Gather every line below that contains the word "Sistemas". Case counts.

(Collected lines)
***

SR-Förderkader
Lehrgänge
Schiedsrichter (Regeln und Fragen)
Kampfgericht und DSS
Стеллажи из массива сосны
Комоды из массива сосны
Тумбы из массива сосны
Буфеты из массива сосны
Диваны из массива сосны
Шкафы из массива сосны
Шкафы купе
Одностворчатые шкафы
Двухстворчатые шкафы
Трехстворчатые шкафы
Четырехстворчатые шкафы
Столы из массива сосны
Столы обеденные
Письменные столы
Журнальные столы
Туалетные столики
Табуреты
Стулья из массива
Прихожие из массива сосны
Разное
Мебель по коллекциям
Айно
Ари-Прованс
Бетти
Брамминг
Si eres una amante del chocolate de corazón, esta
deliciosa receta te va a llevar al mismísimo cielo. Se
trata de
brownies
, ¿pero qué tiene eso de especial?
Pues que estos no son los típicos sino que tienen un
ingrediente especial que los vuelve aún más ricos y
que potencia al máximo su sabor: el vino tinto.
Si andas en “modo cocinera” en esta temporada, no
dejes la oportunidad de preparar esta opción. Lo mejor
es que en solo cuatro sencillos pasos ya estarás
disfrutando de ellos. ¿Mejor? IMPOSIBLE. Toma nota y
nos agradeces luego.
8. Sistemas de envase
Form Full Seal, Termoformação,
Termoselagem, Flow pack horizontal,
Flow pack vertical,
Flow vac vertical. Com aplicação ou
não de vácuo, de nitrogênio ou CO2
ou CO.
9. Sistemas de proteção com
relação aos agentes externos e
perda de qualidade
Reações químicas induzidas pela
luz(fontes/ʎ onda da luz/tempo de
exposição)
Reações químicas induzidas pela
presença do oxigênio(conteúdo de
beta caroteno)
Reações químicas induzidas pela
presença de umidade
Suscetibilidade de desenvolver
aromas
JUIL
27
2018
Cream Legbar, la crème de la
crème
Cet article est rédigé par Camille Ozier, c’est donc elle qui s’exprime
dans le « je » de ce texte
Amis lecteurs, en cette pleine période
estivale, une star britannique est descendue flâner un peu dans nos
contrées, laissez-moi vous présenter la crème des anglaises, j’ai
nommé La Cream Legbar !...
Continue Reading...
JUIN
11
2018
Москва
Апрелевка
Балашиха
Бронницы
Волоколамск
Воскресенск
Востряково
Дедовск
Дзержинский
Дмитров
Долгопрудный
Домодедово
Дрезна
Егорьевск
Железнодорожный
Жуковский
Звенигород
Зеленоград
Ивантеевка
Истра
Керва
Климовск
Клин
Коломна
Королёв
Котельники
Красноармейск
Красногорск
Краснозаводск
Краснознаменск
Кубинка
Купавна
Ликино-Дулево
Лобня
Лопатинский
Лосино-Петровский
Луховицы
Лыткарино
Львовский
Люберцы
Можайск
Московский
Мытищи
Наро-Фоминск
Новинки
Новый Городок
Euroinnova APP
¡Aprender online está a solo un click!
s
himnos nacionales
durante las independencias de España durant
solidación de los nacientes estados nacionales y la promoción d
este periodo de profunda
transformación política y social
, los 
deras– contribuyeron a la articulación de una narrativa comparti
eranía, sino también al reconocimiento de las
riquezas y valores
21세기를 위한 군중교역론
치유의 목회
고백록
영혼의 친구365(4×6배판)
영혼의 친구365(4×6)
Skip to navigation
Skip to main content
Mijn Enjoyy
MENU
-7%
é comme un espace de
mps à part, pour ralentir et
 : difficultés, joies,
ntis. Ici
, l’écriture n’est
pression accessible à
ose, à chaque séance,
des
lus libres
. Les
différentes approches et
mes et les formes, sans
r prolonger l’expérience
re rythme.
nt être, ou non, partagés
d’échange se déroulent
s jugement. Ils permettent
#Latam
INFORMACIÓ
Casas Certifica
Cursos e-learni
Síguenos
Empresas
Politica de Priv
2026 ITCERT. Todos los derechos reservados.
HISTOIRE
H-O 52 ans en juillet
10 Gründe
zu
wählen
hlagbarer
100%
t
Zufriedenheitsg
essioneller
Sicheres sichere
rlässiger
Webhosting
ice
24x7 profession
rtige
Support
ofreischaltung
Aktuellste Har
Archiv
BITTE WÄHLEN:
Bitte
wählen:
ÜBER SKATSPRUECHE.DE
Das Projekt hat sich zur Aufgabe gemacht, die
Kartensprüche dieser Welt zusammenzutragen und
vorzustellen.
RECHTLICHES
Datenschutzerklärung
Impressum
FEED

***

## Task solution:
8. Sistemas de envase
9. Sistemas de proteção com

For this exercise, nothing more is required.